The participants who met the diagnostic criteria for PD with a NRS score more than 4, had analgesic need in at least the last 3 menstrual cycles, defined moderate-severe PD according to VMSS (Grade 2-3) and had analgesic need every time were accepted as the PD group.

--For the determination of ovulation, suprapubic pelvic ultrasound and luteal SP levels were used. The first day of menstruation (DOM) was accepted as the first day of the menstrual cycle.

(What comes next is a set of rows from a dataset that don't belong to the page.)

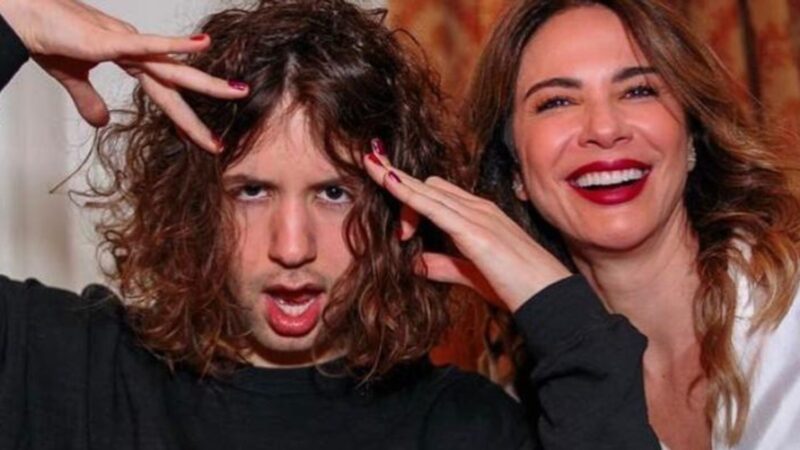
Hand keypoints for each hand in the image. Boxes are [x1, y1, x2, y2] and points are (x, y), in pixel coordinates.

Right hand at [0, 0, 248, 151]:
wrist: (24, 15)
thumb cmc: (48, 38)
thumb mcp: (72, 79)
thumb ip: (88, 100)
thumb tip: (100, 122)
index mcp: (132, 63)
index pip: (167, 97)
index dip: (187, 121)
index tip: (207, 142)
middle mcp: (138, 53)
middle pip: (180, 85)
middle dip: (208, 104)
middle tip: (236, 120)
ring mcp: (128, 44)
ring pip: (174, 68)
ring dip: (207, 82)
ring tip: (238, 90)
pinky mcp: (112, 40)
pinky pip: (149, 44)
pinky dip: (175, 45)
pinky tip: (202, 43)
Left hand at [363, 148, 570, 312]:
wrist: (550, 298)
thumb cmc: (517, 288)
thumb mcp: (472, 275)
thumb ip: (445, 266)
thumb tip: (417, 264)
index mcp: (481, 215)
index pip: (438, 193)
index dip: (410, 195)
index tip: (384, 189)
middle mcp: (479, 208)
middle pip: (429, 187)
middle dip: (401, 193)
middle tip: (382, 210)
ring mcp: (478, 216)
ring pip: (427, 189)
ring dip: (396, 183)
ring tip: (369, 168)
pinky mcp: (474, 231)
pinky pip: (433, 206)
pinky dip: (408, 193)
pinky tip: (388, 182)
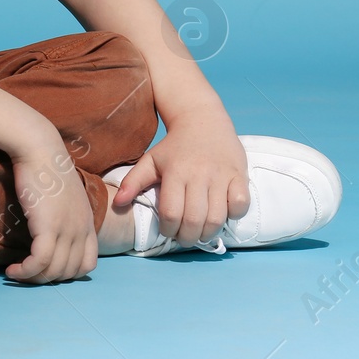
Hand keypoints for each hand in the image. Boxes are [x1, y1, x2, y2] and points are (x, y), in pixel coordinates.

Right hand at [5, 146, 97, 283]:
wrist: (38, 148)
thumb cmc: (46, 166)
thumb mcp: (64, 195)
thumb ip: (63, 214)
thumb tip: (48, 226)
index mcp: (87, 223)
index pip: (87, 264)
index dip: (67, 273)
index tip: (46, 269)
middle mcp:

--The participants were called to the outpatient clinic for a total of 3 visits during one cycle; the first visit was for the suprapubic pelvic ultrasound imaging on the 12th-18th DOM, the second visit was for the first SP level measurement on the 21st-24th DOM and the third visit was for the second SP level measurement on the 28th-31st DOM, if the next expected menstruation has not started yet.

--Participant's anthropometric measurements, menstrual history, family history of dysmenorrhea, additional symptoms accompanying pain were recorded.

Results:
--Anovulatory cycle rates according to 2 different references for SP threshold values (3 and 5 ng/mL) were; 31.7% and 36.6% in the PD group, and 44.4% and 55.6% in the control group, respectively.

--In the PD group NRS scores were similar for the ovulatory and anovulatory cycles for both SP threshold values.

--When the reference value for SP threshold was accepted as more than 5 ng/mL, the NRS score was significantly higher in the ovulatory group.

--When the distribution percentages of SP levels were evaluated among all participants, the median value was 5.5 ng/mL.

Finally, contrary to popular belief, anovulatory cycles are not uncommon in Parkinson's disease patients, and pain severity is comparable during these cycles.